カルヴァン主義の5特質

 

 カルヴァン主義の5特質は、とても重要なものですが、現在クリスチャンで知っている人はあまりいません。

 わたしは、大学時代にエドウィン・パーマーの解説書を読みましたが、非常にためになりました。

 5つの特質は、すべて神の主権というテーマに貫かれているように思えます。

 

 人間は、全的に堕落しているということを否定するならば、堕落していない部分で人間は自律的に生活できるのではないか、と考えてしまい、ヒューマニズムの侵入を許してしまいます。

 人間は、あらゆる部分において堕落しており、健全な部分が一つもないということを思想の根底に据えなければ、キリスト教は、単なるヒューマニズムの一派になってしまいます。

 

 人間の体の中で病気にかからない部分はないのと同じように、あらゆる部分が病んでいます。
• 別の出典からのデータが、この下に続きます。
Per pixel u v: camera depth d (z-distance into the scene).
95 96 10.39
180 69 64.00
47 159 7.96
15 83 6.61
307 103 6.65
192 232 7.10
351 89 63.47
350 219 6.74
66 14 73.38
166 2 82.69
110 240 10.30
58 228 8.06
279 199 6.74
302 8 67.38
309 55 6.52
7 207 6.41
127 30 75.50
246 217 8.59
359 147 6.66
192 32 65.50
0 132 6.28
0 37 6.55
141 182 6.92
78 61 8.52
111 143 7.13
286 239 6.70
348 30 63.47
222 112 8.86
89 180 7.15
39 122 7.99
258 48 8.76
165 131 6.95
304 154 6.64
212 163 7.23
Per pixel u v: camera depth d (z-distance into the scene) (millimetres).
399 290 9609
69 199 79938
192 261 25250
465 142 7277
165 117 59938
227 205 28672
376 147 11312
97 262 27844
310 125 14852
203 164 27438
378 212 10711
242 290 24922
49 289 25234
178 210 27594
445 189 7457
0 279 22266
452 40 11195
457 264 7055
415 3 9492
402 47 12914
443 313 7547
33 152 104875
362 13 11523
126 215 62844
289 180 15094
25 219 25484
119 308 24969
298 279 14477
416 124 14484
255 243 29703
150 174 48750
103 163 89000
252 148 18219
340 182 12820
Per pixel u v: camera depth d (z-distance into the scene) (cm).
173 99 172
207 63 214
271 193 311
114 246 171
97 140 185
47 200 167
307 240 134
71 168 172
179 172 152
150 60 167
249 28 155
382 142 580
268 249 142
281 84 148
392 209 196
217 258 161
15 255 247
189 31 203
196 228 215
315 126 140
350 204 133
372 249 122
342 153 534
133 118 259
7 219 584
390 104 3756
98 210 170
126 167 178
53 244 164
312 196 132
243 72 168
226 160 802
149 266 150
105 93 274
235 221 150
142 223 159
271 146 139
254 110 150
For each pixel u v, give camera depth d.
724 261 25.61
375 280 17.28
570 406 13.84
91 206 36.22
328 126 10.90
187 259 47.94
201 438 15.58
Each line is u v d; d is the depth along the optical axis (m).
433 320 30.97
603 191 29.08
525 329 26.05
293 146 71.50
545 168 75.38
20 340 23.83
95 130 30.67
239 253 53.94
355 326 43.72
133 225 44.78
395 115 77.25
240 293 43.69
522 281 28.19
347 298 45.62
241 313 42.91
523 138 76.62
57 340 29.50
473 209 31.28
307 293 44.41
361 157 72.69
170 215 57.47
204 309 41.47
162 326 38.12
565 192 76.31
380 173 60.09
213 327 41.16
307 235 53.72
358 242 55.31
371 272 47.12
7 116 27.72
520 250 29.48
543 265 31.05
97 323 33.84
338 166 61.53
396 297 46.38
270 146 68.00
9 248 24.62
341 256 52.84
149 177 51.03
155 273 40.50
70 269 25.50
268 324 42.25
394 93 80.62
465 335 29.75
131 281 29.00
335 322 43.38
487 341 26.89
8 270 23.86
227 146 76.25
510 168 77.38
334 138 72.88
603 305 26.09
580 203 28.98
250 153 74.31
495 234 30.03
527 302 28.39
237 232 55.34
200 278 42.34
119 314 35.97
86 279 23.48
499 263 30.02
ローマ・カトリックは、ギリシヤ思想の影響によって、理性だけは病んでいないと言いましたが、カルヴァンは、理性そのものが堕落しており、人間は、自分の理性によっては神を受け入れることはできないと主張しました。

 

 これは、当時の人間回復運動(ルネサンス)の潮流に逆らう主張であり、それゆえ、カルヴァン主義はカトリックやヒューマニストから攻撃されたのですが、もしこの主張を撤回してしまうならば、アルミニウス主義のように、「人間は自分の力で救いを受け入れることができる」と主張することになり、「神人協力説」というペラギウスの異端に陥ってしまいます。

 

 アルミニウス主義は、たとえて言えば、「人間とは、溺れかかって助けを求めている人間であり、浮き輪を差し出してあげればそれにつかまって助かることができる存在である」と主張します。しかし、カルヴァン主義は、「人間とは、助けを求めることすらできない死人である」と主張します。エドウィン・パーマーは人間を「サメに心臓を食われてしまって、死に絶え、海底10,000メートルに沈んで身動きひとつできず、まして、助けを求めることすらできなくなった者」にたとえました。

 

 それゆえ、人間が救われるのは、純粋に奇跡の御業であるとカルヴァン主義は主張します。

 

 人間が救われるのは、ただひたすらに神の恵み、神の選びによるのだ、と。生まれながらの人間は救われたいという思いすら持つことはできません。「十字架の言葉は滅びる人々にとっては愚か」なのです。ですから、人間が救われるには、神が人間を復活させて、助けを求めさせるところまで心を回復しなければなりません。私たちが神を信じることができたのは、私たちが立派だからとか、知恵があったからではありません。ただ神が私たちを選んで、自分が罪人であることを気づかせてくださり、救いを求めるように心を回復してくださったからにほかならないのです。

 

 それゆえ、カルヴァン主義者は、けっして救いを功績とは捉えません。カルヴァン主義者は、ただひたすらに神の恵みに感謝するだけです。

 

 しかし、アルミニウス主義者は、神が私を救ってくださったのは、私が罪人であることに気づき、積極的に救いをいただこうと求めたからだ、と主張します。それゆえ、アルミニウス主義者は、「人間は行いによって救われるのではない」と主張する一方で、「信仰」を自分の功績にしているのです。

 

 神は、人間が誇り高ぶることのないように、救いに関することについては、人間の自己推薦を一切許さない方法を取られました。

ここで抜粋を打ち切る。